Conveyance/Transportation Waste: A Complete Guide for Six Sigma Green Belt
What is Conveyance/Transportation Waste?
Conveyance or Transportation Waste is one of the eight wastes (or 'muda') identified in Lean Six Sigma methodology. It refers to the unnecessary movement of materials, products, information, or people that does not add value to the final product or service. This includes moving items between workstations, warehouses, or facilities when such movement could be eliminated or reduced through better process design.
Why is Transportation Waste Important?
Understanding and eliminating transportation waste is critical for several reasons:
• Cost Reduction: Moving materials requires fuel, equipment, labor, and time—all of which add costs • Risk of Damage: Each time a product is moved, there is potential for damage, loss, or quality degradation • Extended Lead Times: Unnecessary transportation increases the total time from order to delivery • Resource Consumption: Transportation requires vehicles, packaging materials, and handling equipment • Environmental Impact: Excess transportation contributes to carbon emissions and environmental concerns
How Transportation Waste Works in Practice
Transportation waste occurs when:
• Products are stored far from the next processing step • Poor facility layout requires multiple trips • Batch processing necessitates moving large quantities between departments • Suppliers are located far from manufacturing sites • Multiple storage locations exist for the same materials • Information must travel through unnecessary channels
Common Examples of Transportation Waste:
• Moving raw materials from a distant warehouse to the production floor • Shipping products to a separate facility for inspection • Routing paperwork through multiple departments for approval • Transferring data between incompatible systems requiring manual intervention • Storing work-in-progress inventory in a location away from the next workstation
Methods to Reduce Transportation Waste:
• Implement cellular manufacturing layouts • Use value stream mapping to identify unnecessary movement • Locate related processes near each other • Work with local suppliers when feasible • Create cross-functional teams to reduce information handoffs • Optimize delivery routes and schedules
Exam Tips: Answering Questions on Conveyance/Transportation Waste
1. Know the Definition: Be prepared to define transportation waste as the unnecessary movement of materials, products, or information that does not add value.
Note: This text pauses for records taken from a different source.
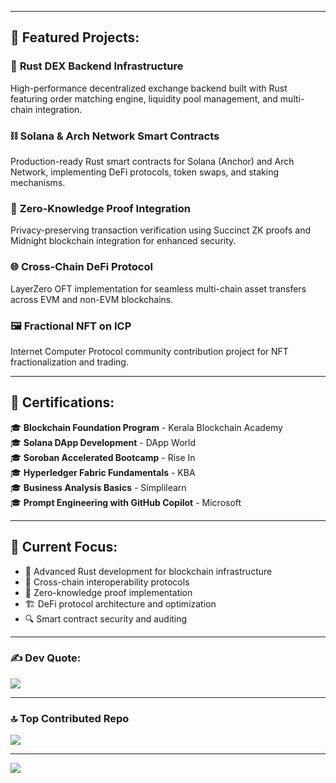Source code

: 
</details>

---

## 🚀 Featured Projects:

### 🦀 **Rust DEX Backend Infrastructure**
High-performance decentralized exchange backend built with Rust featuring order matching engine, liquidity pool management, and multi-chain integration.

### ⛓️ **Solana & Arch Network Smart Contracts**
Production-ready Rust smart contracts for Solana (Anchor) and Arch Network, implementing DeFi protocols, token swaps, and staking mechanisms.

### 🔐 **Zero-Knowledge Proof Integration**
Privacy-preserving transaction verification using Succinct ZK proofs and Midnight blockchain integration for enhanced security.

### 🌐 **Cross-Chain DeFi Protocol**
LayerZero OFT implementation for seamless multi-chain asset transfers across EVM and non-EVM blockchains.

### 🖼️ **Fractional NFT on ICP**
Internet Computer Protocol community contribution project for NFT fractionalization and trading.

---

## 📜 Certifications:

🎓 **Blockchain Foundation Program** - Kerala Blockchain Academy  
🎓 **Solana DApp Development** - DApp World  
🎓 **Soroban Accelerated Bootcamp** - Rise In  
🎓 **Hyperledger Fabric Fundamentals** - KBA  
🎓 **Business Analysis Basics** - Simplilearn  
🎓 **Prompt Engineering with GitHub Copilot** - Microsoft  

---

## 🎯 Current Focus:
- 🦀 Advanced Rust development for blockchain infrastructure
- 🔗 Cross-chain interoperability protocols
- 🔐 Zero-knowledge proof implementation
- 🏗️ DeFi protocol architecture and optimization
- 🔍 Smart contract security and auditing

---

### ✍️ Dev Quote:
![](https://quotes-github-readme.vercel.app/api?type=horizontal&theme=tokyonight)

---

### 🔝 Top Contributed Repo
![](https://github-contributor-stats.vercel.app/api?username=SuryaSan24x7&limit=5&theme=tokyonight&combine_all_yearly_contributions=true)

---

[![](https://visitcount.itsvg.in/api?id=SuryaSan24x7&icon=0&color=0)](https://visitcount.itsvg.in)

<!-- Proudly created with passion for blockchain development -->
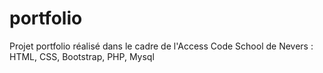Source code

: # portfolio
Projet portfolio réalisé dans le cadre de l'Access Code School de Nevers : HTML, CSS, Bootstrap, PHP, Mysql
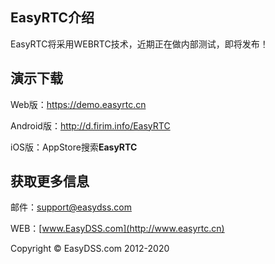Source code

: ## EasyRTC介绍 ##

EasyRTC将采用WEBRTC技术，近期正在做内部测试，即将发布！

## 演示下载 ##

Web版：<a href="https://demo.easyrtc.cn" target="_blank">https://demo.easyrtc.cn</a>

Android版：http://d.firim.info/EasyRTC

iOS版：AppStore搜索**EasyRTC**

## 获取更多信息 ##

邮件：[support@easydss.com](mailto:support@easydss.com) 

WEB：[www.EasyDSS.com](http://www.easyrtc.cn)

Copyright &copy; EasyDSS.com 2012-2020
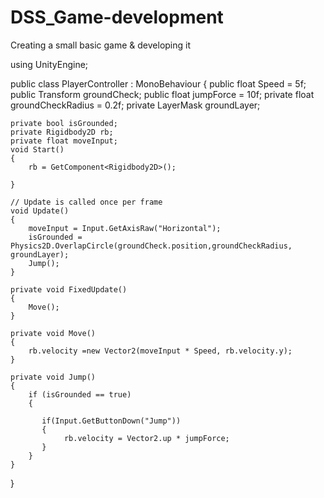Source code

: # DSS_Game-development
Creating a small  basic game &amp; developing it

using UnityEngine;

public class PlayerController : MonoBehaviour
{
    public float Speed = 5f;
    public Transform groundCheck;
    public float jumpForce = 10f;
    private float groundCheckRadius = 0.2f;
    private LayerMask groundLayer;

    private bool isGrounded;
    private Rigidbody2D rb;
    private float moveInput;
    void Start()
    {
        rb = GetComponent<Rigidbody2D>();
        
    }

    // Update is called once per frame
    void Update()
    {
        moveInput = Input.GetAxisRaw("Horizontal");
        isGrounded = Physics2D.OverlapCircle(groundCheck.position,groundCheckRadius, groundLayer);
        Jump();
    }

    private void FixedUpdate()
    {
        Move();
    }

    private void Move()
    {
        rb.velocity =new Vector2(moveInput * Speed, rb.velocity.y);
    }

    private void Jump()
    {
        if (isGrounded == true)
        { 

           if(Input.GetButtonDown("Jump"))
           {
                rb.velocity = Vector2.up * jumpForce;
           }
        }
    }
}
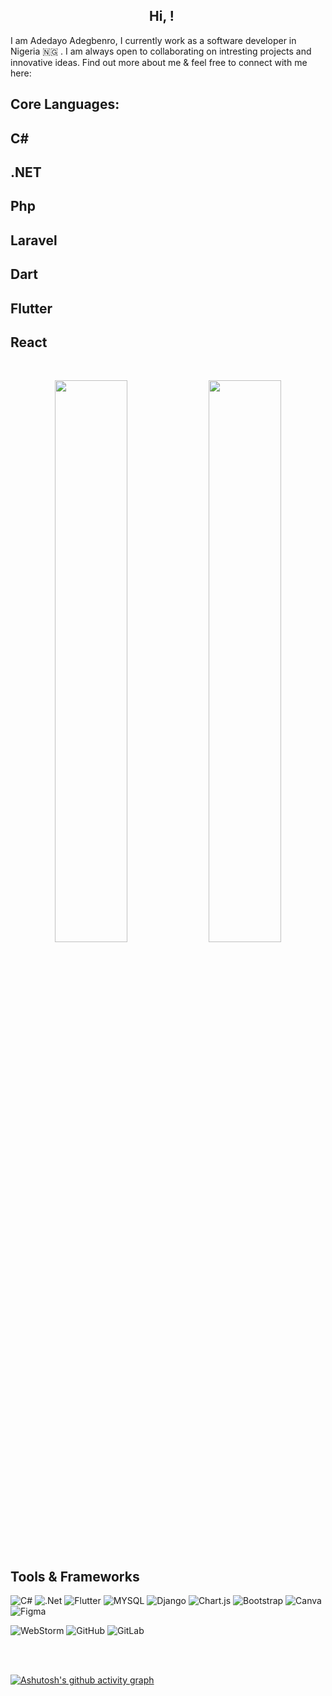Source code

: <h2 align="center">
    Hi, ! <img src="https://raw.githubusercontent.com/aemmadi/aemmadi/master/wave.gif" width="15px">

</h2>


I am Adedayo Adegbenro, I currently work as a software developer in Nigeria 🇳🇬 . I am always open to collaborating
on intresting projects and innovative ideas. Find out more about me & feel free to connect with me here:

<p align="center">
</p>

## Core Languages:

<p align="center">

<h2>C#</h2>
<h2>.NET</h2>
<h2>Php</h2>
<h2>Laravel</h2>
<h2>Dart</h2>
<h2>Flutter</h2>
<h2>React</h2>


</p>
<br />
<p align="center">
	
  <img width="48%" src="https://github-readme-stats.vercel.app/api?username=apostleyemi&show_icons=true&theme=tokyonight" />
  <img width="48%" src="https://github-readme-streak-stats.herokuapp.com/?user=apostleyemi&theme=tokyonight" />
</p>

## Tools  & Frameworks
![C#](https://img.shields.io/badge/c%23-%23239120.svg?style=for-the-badge&logo=c-sharp&logoColor=white)
![.Net](https://img.shields.io/badge/.NET-5C2D91?style=for-the-badge&logo=.net&logoColor=white)
![Flutter](https://img.shields.io/badge/Flutter-02569B?style=for-the-badge&logo=flutter&logoColor=white)
![MYSQL](https://img.shields.io/badge/MySQL-00000F?style=for-the-badge&logo=mysql&logoColor=white)
![Django](https://img.shields.io/badge/django-%23092E20.svg?style=for-the-badge&logo=django&logoColor=white)
![Chart.js](https://img.shields.io/badge/chart.js-F5788D.svg?style=for-the-badge&logo=chart.js&logoColor=white)
![Bootstrap](https://img.shields.io/badge/bootstrap-%23563D7C.svg?style=for-the-badge&logo=bootstrap&logoColor=white)
![Canva](https://img.shields.io/badge/Canva-%2300C4CC.svg?style=for-the-badge&logo=Canva&logoColor=white)
![Figma](https://img.shields.io/badge/figma-%23F24E1E.svg?style=for-the-badge&logo=figma&logoColor=white)

![WebStorm](https://img.shields.io/badge/webstorm-143?style=for-the-badge&logo=webstorm&logoColor=white&color=black)
![GitHub](https://img.shields.io/badge/github-%23121011.svg?style=for-the-badge&logo=github&logoColor=white)
![GitLab](https://img.shields.io/badge/gitlab-%23181717.svg?style=for-the-badge&logo=gitlab&logoColor=white)


<br />


<br/>

[![Ashutosh's github activity graph](https://activity-graph.herokuapp.com/graph?username=apostleyemi&bg_color=0f2a48&color=f2f2f2&line=ffffff&point=74fb7d&area=true&hide_border=true)](https://github.com/ashutosh00710/github-readme-activity-graph)
</p>
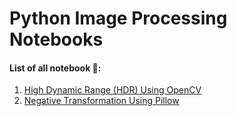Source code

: # Python Image Processing Notebooks

#### List of all notebook 📓:
1. [High Dynamic Range (HDR) Using OpenCV](https://github.com/codebysumit/python-image-processing-notebooks/blob/master/High_Dynamic_Range_(HDR)_Using_OpenCV.ipynb)
2. [Negative Transformation Using Pillow](https://github.com/codebysumit/python-image-processing-notebooks/blob/master/Negative%20Transformation%20Using%20Pillow.ipynb)
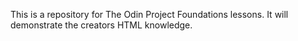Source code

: This is a repository for The Odin Project Foundations lessons.
It will demonstrate the creators HTML knowledge.
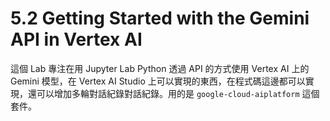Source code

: # 5.2 Getting Started with the Gemini API in Vertex AI

這個 Lab 專注在用 Jupyter Lab Python 透過 API 的方式使用 Vertex AI 上的 Gemini 模型，在 Vertex AI Studio 上可以實現的東西，在程式碼這邊都可以實現，還可以增加多輪對話紀錄對話紀錄。用的是 `google-cloud-aiplatform` 這個套件。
2. Distinguish from Motion Waste: Remember that transportation refers to moving materials and products, while motion waste refers to unnecessary movement of people. This distinction is frequently tested.
3. Memorize Examples: Have at least three concrete examples ready, such as moving parts between buildings, shipping to external quality inspection sites, or routing documents through excessive approval chains.
4. Connect to Root Causes: Exam questions may ask about causes of transportation waste. Key answers include poor facility layout, lack of process flow design, distant supplier locations, and batch processing methods.
5. Know the Solutions: Be familiar with solutions like cellular manufacturing, value stream mapping, facility redesign, and supplier proximity optimization.
6. Understand the Broader Context: Transportation waste is part of the eight wastes (TIMWOODS or DOWNTIME acronyms). Know how it relates to other waste types.
7. Focus on Value-Add Concept: When evaluating scenarios, ask whether the transportation step transforms the product or adds value from the customer's perspective. If not, it is waste.
8. Watch for Scenario Questions: Read case studies carefully to identify hidden transportation waste, such as products traveling between floors or departments for processing steps that could be consolidated.